He’s also slated to announce new steps to advance the American Climate Corps, an effort modeled after President Franklin Delano Roosevelt’s Civilian Conservation Corps that aims to put young people to work in clean energy and conservation jobs. The Virginia national park site was developed by the FDR-era conservation corps.

Biden “will visit that site and talk about how the United States, in the face of a climate crisis …” can come together “to unlock economic opportunity, to create pathways to middle-class supporting careers, to save people money and improve their quality of life,” Biden’s climate adviser, Ali Zaidi, told reporters Friday.

It won’t be Biden’s first Earth Day speech surrounded by trees.

The president traveled in 2022 to Seattle’s Seward Park, where he signed an executive order on forest conservation. “We’re protecting natural wonders and cultural treasures, national monuments,” Biden said at the time. He lamented then that Congress still hadn’t passed a sweeping climate bill that was stalled on Capitol Hill back in April 2022 but was enacted later that year.

Beyond Biden’s speech Monday, the administration has plans for environment-themed events each day this week.

Tuesday “will focus on helping ensure clean water for all communities,” the White House announced. Wednesday will focus on “accelerating America’s clean transportation future.”

The administration plans to make announcements Thursday about rules aimed at cutting pollution from the power sector, and officials will focus on “providing cleaner air and healthier schools for all children” on Friday, the White House said.

‘Cementing a legacy’

The White House is also touting Biden’s conservation agenda on the heels of announcements last week from the Interior Department.

The administration on Friday finalized sweeping drilling restrictions in the western Arctic and rejected a proposed mining road through the Alaska wilderness.

And on Thursday, the Bureau of Land Management announced it finalized a major new public lands rule placing conservation and restoration of public lands on equal footing with energy development and mining.
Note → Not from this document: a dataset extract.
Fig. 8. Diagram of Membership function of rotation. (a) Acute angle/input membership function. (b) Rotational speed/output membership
“Here’s the bottom line: President Biden laid out the most ambitious land and water conservation agenda in American history,” Council on Environmental Quality Chair Brenda Mallory told reporters Friday. “And he is delivering, already cementing a legacy as one of the nation’s strongest conservation presidents.”
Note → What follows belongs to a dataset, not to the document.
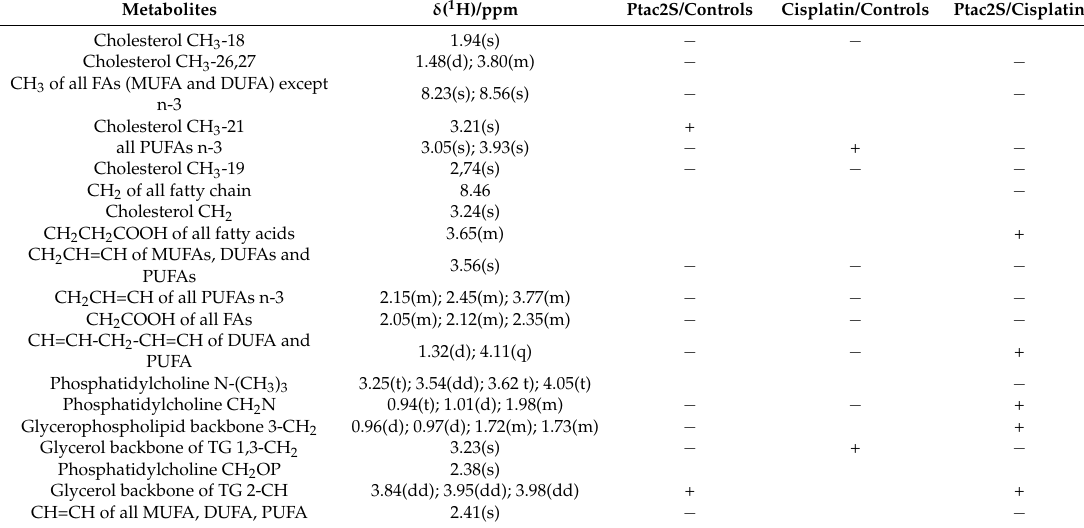
Table 2. Relevant metabolites derived from the pairwise OPLS-DA models of 1 H-NMR analysis of lipidic extracts between controls and Ptac2S and cisplatin treated samples at 24 h of treatment. Positive (+) and negative ( − ) signs indicate positive and negative correlation in the concentration,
The administration will have “more good news to share on the president’s conservation agenda soon, including some announcements on freshwater conservation,” Mallory said.

As the administration kicks off Earth Week, the president’s agenda continues to face stiff opposition from congressional Republicans and calls from the left to do more to tackle climate change.
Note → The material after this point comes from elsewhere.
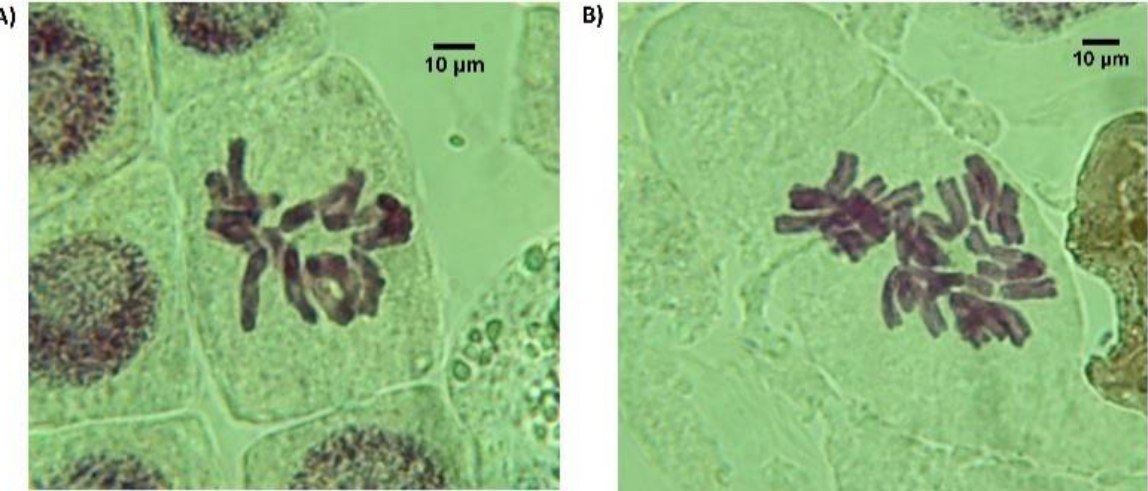
Figure 2. Chromosome counting of C. fragrans . ( A ) Chromosome numbers in diploid C. fragrans (2n = 2x = 12). ( B ) Chromosome number in induced tetraploid C. fragrans (2n = 4x = 24) under 100 × magnification.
“It’s impossible to justify this administration’s continued disregard for the American people they claim to represent,” House Natural Resources Chair Bruce Westerman (R-Ark.) said in a statement. “Washington D.C. bureaucrats are abusing their power and making sweeping land management decisions while blatantly ignoring the communities most impacted by their policies.”

In a statement released on Earth Day, Westerman said Republicans are leading conservation efforts “with a commitment to conserve our environment and ensuring our public lands and waters remain accessible for all Americans to enjoy.”

Meanwhile, activists with the Sunrise Movement announced a series of protests over the weekend to demand that the Biden administration declare a formal “climate emergency,” a move administration officials have considered previously.

“We’re staring down another summer of floods, fires, hurricanes and extreme heat,” said Sunrise Executive Director Aru Shiney-Ajay. “Biden must declare a climate emergency and use every tool at his disposal to tackle the climate crisis and prepare our communities to weather the storm. If Biden wants to be taken seriously by young people, he needs to deliver on climate change.”